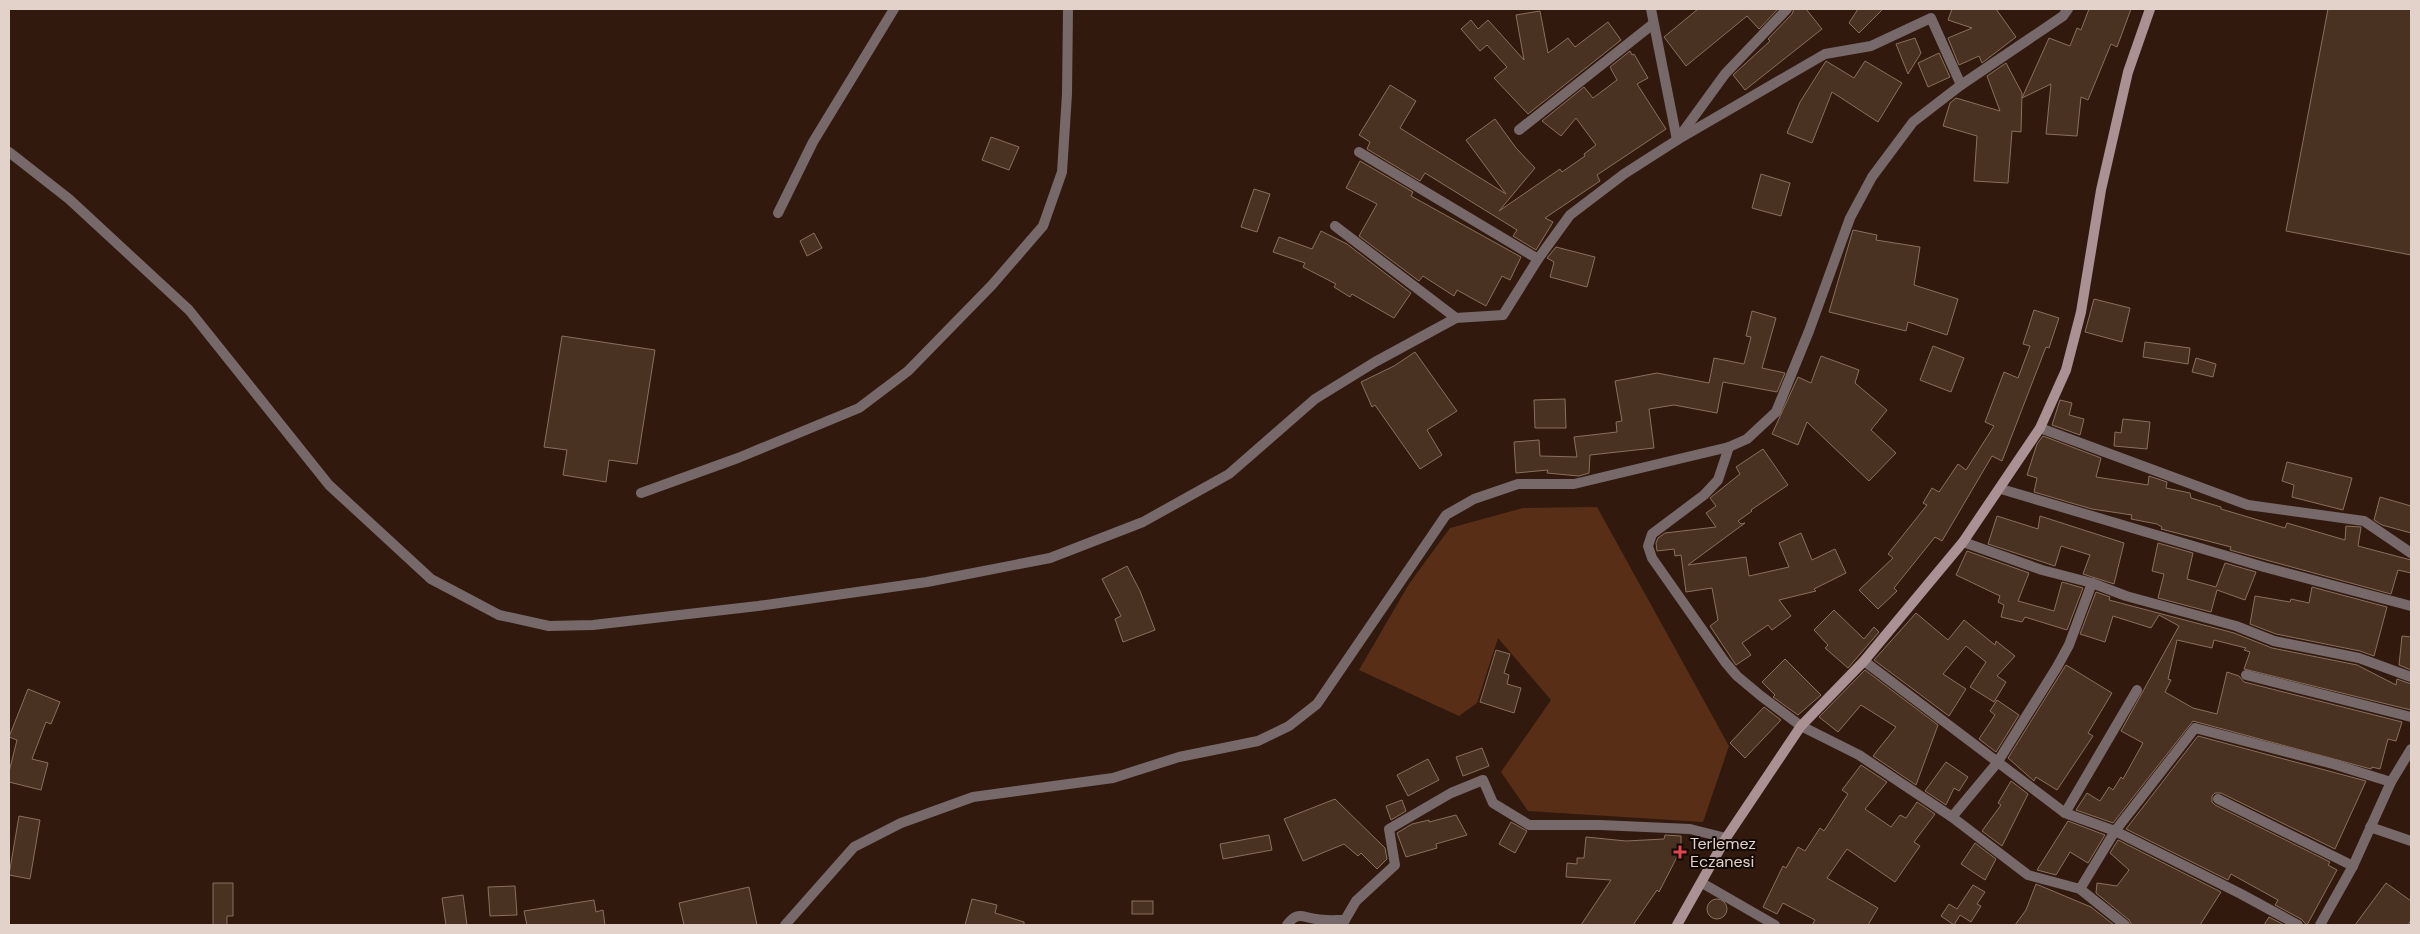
<svg xmlns="http://www.w3.org/2000/svg" width="2420" height="934" viewBox="0 0 2420 934" font-family="'DM Sans',sans-serif">
<rect width="100%" height="100%" fill="#311a0d"/>
<!-- green -->
<polygon fill="#592e16" points="1597,507 1729,746 1703,822 1528,811 1501,772 1551,700 1498,638 1477,703 1459,716 1359,670 1409,584 1450,528 1523,508"/>
<!-- building -->
<g fill="#493222" stroke="#896f5d">
<polygon points="1698,9 1778,9 1759,29 1747,16 1686,66 1664,37"/>
<polygon points="1794,9 1806,9 1822,29 1745,90 1733,75 1770,41 1768,39 1792,14"/>
<polygon points="1858,9 1883,9 1859,33 1849,23"/>
<polygon points="1952,9 1996,9 2016,37 1982,63 1979,56 1959,65 1948,38 1972,28 1948,20"/>
<polygon points="2089,9 2131,9 2117,47 2111,44 2088,100 2081,97 2077,136 2046,134 2051,84 2022,98 2049,38 2070,46 2077,28 2081,30"/>
<polygon points="2328,9 2411,9 2411,255 2286,231"/>
<polygon points="1540,11 1548,53 1568,38 1575,47 1608,22 1621,40 1528,114 1494,78 1507,67 1487,45 1480,51 1461,29 1471,20 1478,29 1488,20 1524,60 1516,15"/>
<polygon points="1915,38 1921,53 1908,74 1896,44"/>
<polygon points="1630,51 1632,55 1634,54 1648,78 1637,84 1666,129 1597,175 1600,181 1545,218 1553,222 1536,250 1513,236 1517,230 1425,173 1420,181 1367,149 1370,142 1359,135 1390,85 1416,101 1400,128 1506,194 1466,140 1495,119 1516,148 1535,168 1499,211 1560,169 1562,172 1585,156 1584,154 1596,145 1576,118 1561,136 1542,121 1584,87 1593,98 1617,80 1610,67"/>
<polygon points="1939,53 1950,77 1928,87 1918,63"/>
<polygon points="1826,61 1854,78 1865,61 1902,83 1878,122 1832,92 1812,143 1787,133 1800,102"/>
<polygon points="2006,63 2022,93 2021,132 2012,131 2008,183 1974,181 1977,136 1943,126 1950,103 1956,98 2000,111 1987,76"/>
<polygon points="991,137 1019,147 1009,170 982,160"/>
<polygon points="1360,161 1413,192 1411,196 1521,257 1510,280 1502,276 1486,306 1457,290 1454,296 1423,276 1419,281 1359,236 1377,204 1346,188"/>
<polygon points="1761,174 1790,183 1781,216 1752,208"/>
<polygon points="1254,189 1270,194 1257,232 1241,227"/>
<polygon points="1853,230 1877,235 1876,240 1920,247 1914,285 1958,299 1947,335 1908,322 1906,331 1829,312"/>
<polygon points="1321,231 1347,244 1411,293 1394,318 1352,294 1350,297 1334,287 1336,284 1303,267 1305,263 1273,252 1279,237 1312,249"/>
<polygon points="814,233 822,248 807,256 800,241"/>
<polygon points="1556,247 1595,257 1587,287 1550,277 1554,262 1547,258"/>
<polygon points="2094,299 2130,308 2122,342 2085,332"/>
<polygon points="2034,310 2059,318 2049,348 2046,347 2002,461 1992,456 1942,541 1935,537 1894,588 1897,591 1878,609 1859,590 1893,558 1888,554 1927,505 1923,503 1932,488 1939,492 1958,464 1966,470 1994,426 1985,422 2004,372 2018,378 2030,346 2023,344"/>
<polygon points="1752,311 1776,318 1762,368 1785,373 1777,392 1723,382 1717,413 1674,405 1649,409 1654,448 1590,455 1589,473 1579,476 1547,473 1548,470 1516,473 1514,442 1539,440 1540,456 1577,457 1574,437 1617,432 1616,422 1622,421 1615,381 1657,373 1709,383 1714,358 1744,364 1751,337 1746,336"/>
<polygon points="562,336 655,350 637,464 609,460 606,482 563,475 567,450 544,447"/>
<polygon points="2145,342 2190,348 2188,364 2143,357"/>
<polygon points="1933,346 1964,358 1951,392 1920,380"/>
<polygon points="1415,352 1457,411 1427,430 1442,455 1420,469 1375,405 1372,407 1361,382 1394,366"/>
<polygon points="1821,356 1859,370 1855,383 1887,410 1871,430 1896,453 1869,481 1807,422 1798,445 1772,434 1798,377 1811,383"/>
<polygon points="2196,358 2216,364 2213,377 2192,372"/>
<polygon points="1565,399 1566,428 1535,428 1534,400"/>
<polygon points="2060,400 2072,403 2069,415 2084,419 2080,435 2052,425"/>
<polygon points="2123,419 2150,422 2147,449 2114,446 2115,432 2121,433"/>
<polygon points="2043,436 2101,458 2096,477 2148,485 2149,476 2167,482 2166,488 2190,493 2191,498 2221,507 2221,509 2285,528 2287,523 2345,540 2346,526 2361,527 2358,546 2411,560 2411,573 2398,570 2391,594 2266,560 2230,550 2231,547 2161,529 2162,527 2157,524 2131,519 2132,515 2092,509 2034,492 2037,478 2027,475 2037,444"/>
<polygon points="1763,449 1788,485 1751,510 1752,511 1738,521 1741,524 1745,523 1688,565 1746,557 1749,576 1789,567 1779,543 1801,533 1812,560 1835,549 1846,573 1814,589 1816,591 1779,600 1791,616 1772,630 1768,625 1742,643 1751,655 1736,665 1710,626 1718,620 1712,588 1686,592 1681,555 1675,556 1674,549 1657,551 1656,543 1658,538 1665,533 1716,527 1706,513 1716,506 1710,498 1740,474 1736,467"/>
<polygon points="2287,462 2352,478 2343,510 2292,497 2294,485 2282,481"/>
<polygon points="2380,497 2411,506 2411,533 2382,525 2374,520"/>
<polygon points="1997,516 2038,529 2040,516 2124,543 2114,584 2083,574 2090,555 2061,546 2055,566 1988,544"/>
<polygon points="2158,543 2193,553 2187,579 2216,587 2225,563 2256,572 2245,600 2217,590 2211,612 2158,598 2164,574 2152,571"/>
<polygon points="1967,551 2029,573 2018,601 2054,611 2062,582 2083,588 2067,630 2025,617 2022,622 2001,617 2004,605 1998,602 2000,596 1956,575"/>
<polygon points="1127,566 1140,591 1155,630 1123,642 1115,619 1121,616 1102,579"/>
<polygon points="2312,587 2387,607 2374,656 2360,651 2276,634 2250,624 2255,596 2290,602 2291,599 2309,603"/>
<polygon points="2096,592 2110,597 2109,600 2234,633 2272,648 2357,665 2396,685 2397,679 2411,684 2411,710 2244,669 2250,652 2244,650 2246,648 2214,640 2212,648 2177,640 2168,679 2171,680 2165,692 2193,708 2217,714 2227,672 2239,676 2244,682 2402,722 2396,741 2388,739 2380,769 2372,767 2371,769 2193,721 2113,823 2076,810 2087,793 2100,801 2109,787 2113,790 2121,777 2123,779 2143,743 2121,731 2179,626 2159,615 2151,628 2113,616 2105,642 2080,634"/>
<polygon points="1834,610 1864,639 1874,627 1879,632 1848,668 1825,648 1828,645 1814,630"/>
<polygon points="1916,613 1948,640 1964,620 1995,645 1996,641 2015,656 1997,676 2006,682 1994,702 1970,687 1986,662 1966,646 1943,674 1966,689 1949,716 1874,660"/>
<polygon points="2402,636 2411,637 2411,670 2399,665"/>
<polygon points="1496,650 1510,654 1504,673 1509,675 1507,684 1521,688 1514,713 1480,702"/>
<polygon points="1785,659 1821,695 1798,715 1773,697 1775,695 1762,682"/>
<polygon points="2066,665 2112,693 2088,733 2093,736 2057,790 2036,777 2034,781 2008,758"/>
<polygon points="1865,670 1938,725 1916,785 1873,756 1896,727 1861,705 1838,732 1819,717"/>
<polygon points="28,689 60,702 51,724 46,722 32,759 48,763 41,790 9,782 9,772 17,740 9,737"/>
<polygon points="1997,700 2019,715 1996,752 1979,739 1995,715 1990,711"/>
<polygon points="1764,707 1781,720 1745,758 1730,743"/>
<polygon points="2198,736 2366,781 2335,849 2221,793 2215,793 2212,796 2212,802 2215,805 2330,862 2328,865 2337,870 2307,925 2301,919 2275,905 2278,900 2231,874 2228,880 2126,829"/>
<polygon points="1482,748 1489,766 1463,776 1456,757"/>
<polygon points="1428,759 1439,780 1408,796 1397,775"/>
<polygon points="1946,762 1968,777 1959,791 1954,788 1946,805 1925,791"/>
<polygon points="1861,765 1887,782 1865,809 1891,827 1900,815 1906,818 1917,802 1935,814 1914,842 1920,846 1895,882 1847,849 1827,878 1878,908 1868,925 1812,925 1815,920 1783,903 1777,914 1763,907 1783,866 1786,868 1798,847 1805,851 1820,828 1824,831 1848,794 1842,790"/>
<polygon points="2011,781 2028,794 2002,846 1982,831 2001,805 1998,803"/>
<polygon points="1335,799 1385,848 1387,859 1377,869 1361,853 1358,856 1344,844 1303,861 1284,819"/>
<polygon points="1402,800 1406,811 1391,820 1386,806"/>
<polygon points="1456,815 1467,835 1436,844 1437,848 1406,857 1397,833 1412,824 1429,820 1429,822"/>
<polygon points="19,816 40,820 30,879 9,875"/>
<polygon points="2068,821 2105,835 2088,863 2070,852 2056,875 2037,870"/>
<polygon points="1511,822 1527,831 1515,853 1499,844"/>
<polygon points="1269,835 1272,850 1223,859 1220,844"/>
<polygon points="1665,835 1681,836 1681,857 1677,857 1659,892 1657,890 1633,925 1581,925 1611,880 1566,877 1567,863 1577,864 1577,858 1584,858 1586,837 1626,841 1664,839"/>
<polygon points="2118,840 2221,892 2200,925 2132,925 2129,920 2096,893 2097,883 2117,886 2129,870 2110,853"/>
<polygon points="1975,843 1996,859 1985,880 1961,864"/>
<polygon points="213,883 233,883 233,916 227,916 227,925 213,925"/>
<polygon points="2386,883 2411,901 2411,920 2408,925 2355,925"/>
<polygon points="2036,884 2091,907 2114,925 2015,925 2026,910"/>
<polygon points="1973,885 1985,892 1977,904 1981,906 1971,922 1960,915 1954,925 1941,916 1949,904 1957,909"/>
<polygon points="515,886 517,915 490,916 488,887"/>
<polygon points="749,887 757,925 684,925 679,903"/>
<polygon points="463,895 467,925 446,925 442,898"/>
<polygon points="972,899 997,905 995,913 1024,922 1024,925 965,925"/>
<circle cx="1717" cy="909" r="10"/>
<polygon points="594,900 596,912 603,910 605,925 527,925 524,911"/>
<rect x="1132" y="901" width="21" height="13"/>
<polygon points="2269,917 2284,925 2264,925"/>
</g>
<g fill="none" stroke-linecap="round" stroke-linejoin="round">
<!-- street -->
<g stroke="#77686a" stroke-width="10">
<polyline points="1651,9 1677,140 1825,54 1871,46 1931,18 1961,85"/>
<polyline points="1519,130 1653,24"/>
<polyline points="9,152 69,199 189,310 329,485 431,579 499,615 549,626 593,625 758,606 927,582 1050,558 1143,522 1229,474 1315,399 1375,362 1456,318 1503,315 1538,259 1570,215 1624,174 1677,140 1725,74 1787,9"/>
<polyline points="1359,152 1538,259"/>
<polyline points="778,213 813,142 894,9"/>
<polyline points="1335,226 1456,318"/>
<polyline points="2040,428 2248,505 2364,521 2411,553"/>
<polyline points="1729,447 1718,480 1704,495 1652,534 1648,546 1652,558 1725,662 1737,676 1761,696 1801,726 1859,755 1952,817 2028,875 2080,889 2115,831 2195,728 2333,764 2391,782"/>
<polyline points="2001,489 2264,567 2411,606"/>
<polyline points="641,493 738,458 859,408 908,371 992,285 1043,226 1062,172 1067,94 1068,9"/>
<polyline points="1963,542 2042,570 2092,583 2126,596 2236,626 2274,641 2359,658 2411,677"/>
<polyline points="1864,661 2065,813 2115,831 2241,894 2298,925"/>
<polyline points="2246,675 2411,717"/>
<polyline points="2218,799 2353,866"/>
<polyline points="2065,813 2137,690"/>
<polyline points="1952,817 1997,763 2057,667 2069,645 2092,583"/>
<polyline points="2370,827 2411,841"/>
<polyline points="1702,883 1775,925"/>
<polyline points="2080,889 2125,925"/>
<polyline points="785,925 854,847 901,823 973,797 1113,778 1179,757 1258,741 1289,726 1317,704 1446,515 1474,499 1518,484 1574,484 1729,447 1747,439 1776,412 1809,331 1850,218 1872,177 1913,122 1961,85 2063,16 2068,9"/>
<path d="M1287,925C1297,911 1302,917 1316,919C1325,921 1336,920 1345,920"/>
<polyline points="1342,925 1356,901 1395,865 1389,829 1451,793 1483,780 1493,803 1529,825 1600,825 1690,829 1726,838"/>
<polyline points="2320,925 2353,866 2391,782 2411,749"/>
</g>
<!-- secondary -->
<polyline stroke="#a99194" stroke-width="10" points="1677,925 1726,838 1801,726 1864,661 1963,542 2040,428 2066,370 2081,312 2101,190 2128,72 2150,9"/>
</g>
<!-- markers -->
<path fill="#e0444e" stroke="#120804" stroke-width="2" d="M1677.5 844.5h5v5h5v5h-5v5h-5v-5h-5v-5h5z"/>
<g text-anchor="middle" dominant-baseline="central" stroke-width="4" stroke-linejoin="round" paint-order="stroke">
<!-- poi labels -->
<g font-size="16" fill="#e2d2c9" stroke="#120804" text-anchor="start">
<text x="1690" y="843">Terlemez<tspan x="1690" dy="18">Eczanesi</tspan></text>
</g>
</g>
<!-- border -->
<rect width="2420" height="934" fill="none" stroke="#e2d2c9" stroke-width="20"/>
</svg>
★ ★ ★ ★ ★
## WORK REQUIRED
When you reach the line holding "2072,403 2069,415 2084,419" in the records above, begin reproducing exactly, stop after the line holding "2150,422 2147,449 2114,446", and output nothing else.

## ANSWER BOX
<polygon points="2060,400 2072,403 2069,415 2084,419 2080,435 2052,425"/>
<polygon points="2123,419 2150,422 2147,449 2114,446 2115,432 2121,433"/>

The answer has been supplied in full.